ESTRATTO »
....................

Lo scavo è stato più volte in passato opportunità di formazione teorica e pratica per giovani studentesse e studenti universitari sudanesi sia di archeologia che di antropologia fisica.

A che punto sono gli scavi di Jebel Barkal?

A novembre abbiamo lavorato sul restauro del grande palazzo reale che necessitava di interventi mirati; a questo lavoro si è agganciata una serie di sondaggi allo scopo di mettere in evidenza da una parte le caratteristiche del terreno, operazione mai fatta fino ad ora, e dall’altra per aprire una nuova area di indagine in un settore dove si vedevano affiorare sul terreno elementi architettonici in pietra. I sondaggi qui condotti hanno restituito le prime evidenze di un edificio monumentale che ha un fronte almeno di 30 mt sul lato sud, e la cui estensione interna non è al momento definibile. Siamo abbastanza incuriositi dal vedere cos’è, perché alcuni frammenti superstiti riportano delle decorazioni pittoriche vivaci con tecniche che richiamano molto dei modelli di ambiente mediterraneo-ellenistico. Sappiamo che il regno di Meroe è stato un’area ricettiva di apporti dal nord (di ambito faraonico ed ellenistico) e che l’Africa era permeabile al modello del Mediterraneo. Potremmo allora dire che l’Hic sunt Leones iniziava più a Sud, e che quello di Meroe era un regno di leoni che parlavano anche un po’ di greco.

....................

[Descrizioni testuali dei punti chiave]
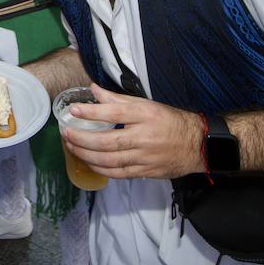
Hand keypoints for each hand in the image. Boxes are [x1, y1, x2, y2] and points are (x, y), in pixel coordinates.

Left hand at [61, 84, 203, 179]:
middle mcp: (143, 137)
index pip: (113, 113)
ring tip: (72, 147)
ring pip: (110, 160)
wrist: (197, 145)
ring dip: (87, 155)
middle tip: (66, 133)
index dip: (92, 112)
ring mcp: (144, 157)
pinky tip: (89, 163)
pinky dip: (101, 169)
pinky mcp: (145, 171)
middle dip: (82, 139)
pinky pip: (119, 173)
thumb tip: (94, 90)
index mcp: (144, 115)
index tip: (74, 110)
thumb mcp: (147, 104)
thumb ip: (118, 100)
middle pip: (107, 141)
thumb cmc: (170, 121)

....................

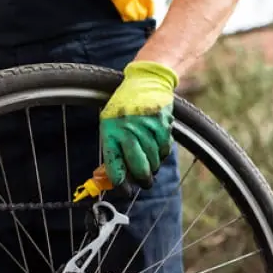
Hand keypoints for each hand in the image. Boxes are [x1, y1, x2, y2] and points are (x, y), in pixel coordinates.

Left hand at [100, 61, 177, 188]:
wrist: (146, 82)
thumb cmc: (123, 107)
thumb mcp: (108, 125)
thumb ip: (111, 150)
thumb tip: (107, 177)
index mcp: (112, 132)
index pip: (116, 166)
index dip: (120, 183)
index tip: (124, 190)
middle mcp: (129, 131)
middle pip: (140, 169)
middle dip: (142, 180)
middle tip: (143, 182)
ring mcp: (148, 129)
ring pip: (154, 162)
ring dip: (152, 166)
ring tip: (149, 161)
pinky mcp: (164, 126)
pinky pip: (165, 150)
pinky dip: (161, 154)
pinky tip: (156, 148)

....................

CONSEGNE »
1. Nell'estratto sugli scavi di Jebel Barkal, quanto misura almeno il fronte sul lato sud dell'edificio monumentale emerso dai sondaggi?
2. Prosegui l'estratto sugli scavi di Jebel Barkal a partire dalla sua ultima frase.

SOLUZIONI »
1. Almeno 30 metri.

2.
La missione archeologica a Jebel Barkal opera sul sito tutti gli anni. L’area data in concessione alla Missione italiana ha una notevole estensione ed è stata finora investigata in modo sistematico solo per una percentuale non molto alta, forse poco più del 15%. È una missione che lavora da più di 50 anni, ma ci sono stati dei periodi con interventi un po’ a spot; solo negli ultimi anni si è cercato di sfruttare al massimo un tempo che si aggira intorno alle 4/5 settimane per ogni missione.

Il Palazzo Regale di Natakamani visto da nord. Credits: Italian Archaeological Mission in Sudan - Jebel Barkal

Quando conta di tornare?

Al momento non stiamo pianificando una nuova missione, per poter tornare bisogna che ci siano le condizioni di sicurezza e incolumità. La situazione attuale in Sudan non è un fatto improvviso, ma è la conseguenza di uno stato di tensione che era già nell’aria. Quando sarà possibile, cercheremo di fare il punto dello stato del sito archeologico, del museo di Karima e del magazzino, dove conserviamo i reperti e le attrezzature. Siamo in contatto con una professoressa di archeologia dell’università di Khartoum, con cui vorremmo formalizzare un accordo di scambio docenti e studenti, e le notizie che ci ha dato all’inizio del conflitto ci hanno tranquillizzato. L’Università è però chiusa, muoversi per Khartoum non è una cosa facile di questi tempi.